陰謀論、悪魔主義、そしてカルト論争

と学会関連の本で、こういうものがあります。

トンデモフリーメイソン伝説の真相

トンデモフリーメイソン伝説の真相

科学ライターの皆神龍太郎さんと、この分野の著作も多い有澤玲さんの共著で、「カーネル・サンダースはメーソンだったのか?」といった神話を丁寧に解きほぐしています。
フリーメーソンと言えば、日本では期せずしてオウム事件前後にテレビでもその名前が聞かれるようになりましたが、ロータリークラブのような慈善団体的なイメージもあるかと思えば、陰謀論系の本では必ず登場する団体名でもあります。
この本では、フリーメーソン陰謀説は、18世紀末の、オーギュスタン・バリュエル、ジョン・ロビソンらの根拠のない本から本格化したものであるとし、基本的には妄想のたぐいに過ぎない、と脱神話化しています。
有澤さんのあとがき、文献リストも興味深いものです。有澤さんは、せっかく正しい情報で書いたのに、編集部によって、陰謀論まみれの本に作り替えられてしまった企画も過去にあったことを示唆しています。
こと宗教やスピリチュアルに関する事柄というのは、思い込みが激しいジャンルでもあります。
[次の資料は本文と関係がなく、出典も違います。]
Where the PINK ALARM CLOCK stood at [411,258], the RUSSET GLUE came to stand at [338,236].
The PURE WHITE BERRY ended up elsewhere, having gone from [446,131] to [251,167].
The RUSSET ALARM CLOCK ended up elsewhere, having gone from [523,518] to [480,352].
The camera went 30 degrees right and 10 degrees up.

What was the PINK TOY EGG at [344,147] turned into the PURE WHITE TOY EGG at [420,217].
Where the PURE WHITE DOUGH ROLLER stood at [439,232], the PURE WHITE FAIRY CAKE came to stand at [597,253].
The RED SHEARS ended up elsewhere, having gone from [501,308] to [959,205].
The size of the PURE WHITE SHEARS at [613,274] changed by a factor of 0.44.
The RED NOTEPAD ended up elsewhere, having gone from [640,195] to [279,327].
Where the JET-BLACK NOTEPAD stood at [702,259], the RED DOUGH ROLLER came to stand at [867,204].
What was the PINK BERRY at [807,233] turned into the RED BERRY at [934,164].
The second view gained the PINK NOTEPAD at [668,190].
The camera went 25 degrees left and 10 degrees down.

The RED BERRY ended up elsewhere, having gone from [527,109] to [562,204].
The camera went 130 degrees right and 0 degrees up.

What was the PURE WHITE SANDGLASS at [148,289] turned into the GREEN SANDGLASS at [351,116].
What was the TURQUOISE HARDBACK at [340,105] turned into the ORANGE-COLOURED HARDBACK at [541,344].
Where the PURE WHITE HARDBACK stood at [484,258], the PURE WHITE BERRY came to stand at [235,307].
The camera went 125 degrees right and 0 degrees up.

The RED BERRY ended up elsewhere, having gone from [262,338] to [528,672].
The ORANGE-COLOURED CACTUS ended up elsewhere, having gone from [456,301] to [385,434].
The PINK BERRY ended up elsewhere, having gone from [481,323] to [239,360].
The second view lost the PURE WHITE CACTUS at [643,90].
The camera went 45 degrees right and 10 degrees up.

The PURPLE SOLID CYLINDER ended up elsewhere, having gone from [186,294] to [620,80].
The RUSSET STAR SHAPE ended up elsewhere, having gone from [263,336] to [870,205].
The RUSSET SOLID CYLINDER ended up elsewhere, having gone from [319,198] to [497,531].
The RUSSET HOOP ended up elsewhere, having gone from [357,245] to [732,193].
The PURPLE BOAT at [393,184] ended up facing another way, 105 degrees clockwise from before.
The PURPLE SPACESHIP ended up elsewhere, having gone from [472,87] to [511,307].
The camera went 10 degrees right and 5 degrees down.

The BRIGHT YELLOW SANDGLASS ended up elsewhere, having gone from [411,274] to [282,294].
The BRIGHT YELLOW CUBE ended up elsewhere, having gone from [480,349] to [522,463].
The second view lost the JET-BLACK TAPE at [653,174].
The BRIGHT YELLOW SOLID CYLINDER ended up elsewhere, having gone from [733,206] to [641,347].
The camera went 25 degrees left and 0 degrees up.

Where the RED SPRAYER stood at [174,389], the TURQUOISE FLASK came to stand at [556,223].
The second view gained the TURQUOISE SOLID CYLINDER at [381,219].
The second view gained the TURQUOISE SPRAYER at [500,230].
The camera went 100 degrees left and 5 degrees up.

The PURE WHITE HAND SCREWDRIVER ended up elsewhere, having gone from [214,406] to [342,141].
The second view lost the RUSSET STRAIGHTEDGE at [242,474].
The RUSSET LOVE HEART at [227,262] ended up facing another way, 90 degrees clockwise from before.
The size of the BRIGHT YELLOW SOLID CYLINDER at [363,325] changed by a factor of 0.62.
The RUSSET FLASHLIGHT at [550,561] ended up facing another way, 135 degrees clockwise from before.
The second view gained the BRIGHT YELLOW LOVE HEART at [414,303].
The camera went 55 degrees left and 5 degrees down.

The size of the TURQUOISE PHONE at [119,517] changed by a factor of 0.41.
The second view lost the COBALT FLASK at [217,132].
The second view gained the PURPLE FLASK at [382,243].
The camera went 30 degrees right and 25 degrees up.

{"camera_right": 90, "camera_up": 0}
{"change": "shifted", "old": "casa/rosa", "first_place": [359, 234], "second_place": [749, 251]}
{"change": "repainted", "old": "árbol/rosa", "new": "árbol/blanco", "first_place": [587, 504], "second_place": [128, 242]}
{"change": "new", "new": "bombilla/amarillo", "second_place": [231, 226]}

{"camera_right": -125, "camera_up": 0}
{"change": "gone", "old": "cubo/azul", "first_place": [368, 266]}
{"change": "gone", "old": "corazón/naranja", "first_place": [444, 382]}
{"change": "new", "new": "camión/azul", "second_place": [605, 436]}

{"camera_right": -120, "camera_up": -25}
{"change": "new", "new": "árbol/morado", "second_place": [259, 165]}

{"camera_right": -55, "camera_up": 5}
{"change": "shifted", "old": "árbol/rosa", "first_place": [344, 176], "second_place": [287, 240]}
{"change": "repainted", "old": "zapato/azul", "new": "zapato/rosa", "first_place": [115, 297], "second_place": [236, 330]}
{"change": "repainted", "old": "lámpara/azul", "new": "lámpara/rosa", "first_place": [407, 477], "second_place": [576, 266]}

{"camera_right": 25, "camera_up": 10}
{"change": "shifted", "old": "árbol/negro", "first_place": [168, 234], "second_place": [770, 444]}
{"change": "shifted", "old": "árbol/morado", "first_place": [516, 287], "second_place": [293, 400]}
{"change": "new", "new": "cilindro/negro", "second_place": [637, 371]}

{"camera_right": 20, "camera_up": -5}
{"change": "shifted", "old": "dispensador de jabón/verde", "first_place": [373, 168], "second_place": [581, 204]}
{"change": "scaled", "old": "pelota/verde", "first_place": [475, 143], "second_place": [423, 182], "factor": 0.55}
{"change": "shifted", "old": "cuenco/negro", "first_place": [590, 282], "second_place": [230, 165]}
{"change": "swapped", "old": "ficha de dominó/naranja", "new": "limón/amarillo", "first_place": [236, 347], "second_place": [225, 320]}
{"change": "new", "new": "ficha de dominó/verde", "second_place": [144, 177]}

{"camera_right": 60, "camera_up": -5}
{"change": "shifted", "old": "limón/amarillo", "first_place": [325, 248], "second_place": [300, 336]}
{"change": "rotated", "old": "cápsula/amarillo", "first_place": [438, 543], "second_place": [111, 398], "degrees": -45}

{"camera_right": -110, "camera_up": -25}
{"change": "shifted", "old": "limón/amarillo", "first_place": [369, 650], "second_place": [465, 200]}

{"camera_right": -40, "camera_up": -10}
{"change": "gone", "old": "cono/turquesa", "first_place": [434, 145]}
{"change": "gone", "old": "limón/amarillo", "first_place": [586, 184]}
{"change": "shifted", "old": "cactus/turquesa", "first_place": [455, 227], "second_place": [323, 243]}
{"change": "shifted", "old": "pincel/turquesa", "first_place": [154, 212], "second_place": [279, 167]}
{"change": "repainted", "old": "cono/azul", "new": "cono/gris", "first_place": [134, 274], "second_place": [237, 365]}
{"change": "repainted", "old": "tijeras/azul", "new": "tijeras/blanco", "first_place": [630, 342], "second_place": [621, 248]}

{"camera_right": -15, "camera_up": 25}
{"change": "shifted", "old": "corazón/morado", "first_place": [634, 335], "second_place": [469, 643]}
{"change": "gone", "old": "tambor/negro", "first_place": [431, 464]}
特に新宗教について教えていると、90分しっかりかけて「マインドコントロールは社会化のプロセスにほかならない」と講義しても「やっぱりカルトのマインドコントロールは怖いと思った」といった感想が平気で出てきます。
そんなところから思い出したのがこの一冊。
アメリカ「新宗教」事情

アメリカ「新宗教」事情

この本は社会学者のブロムリーらが、「カルト=洗脳説」を見事に脱神話化した古典的著作で、本自体は(若干の誤植などあるものの)まともな訳本なのですが、この本の帯に
「いまアメリカ全土を覆う『新宗教』の波とは何か?」
とややセンセーショナルに書いてあるのです。この本は、「新宗教アメリカ全土を覆ったりなどしていない」という内容なのに!!
ある人の根拠のない妄想が、別の人の妄想を刺激し、本に書かれ、それが次第に社会的現実であるかのように思われていく。UFOコンタクティ、悪魔崇拝ヒステリアなどには典型的な構図ですが(注1)、もしかしたら人間の他者認知、世界認知は、21世紀の今になっても、それほど変わっていないのかもしれません。あらゆる人々に平等に情報を供給する機会となりうるインターネットも、今や陰謀論の巣窟となっているのは言うまでもありません。

(注1)筋肉少女帯の「レティクル座妄想」という曲は、そうした妄想をヒントにしています。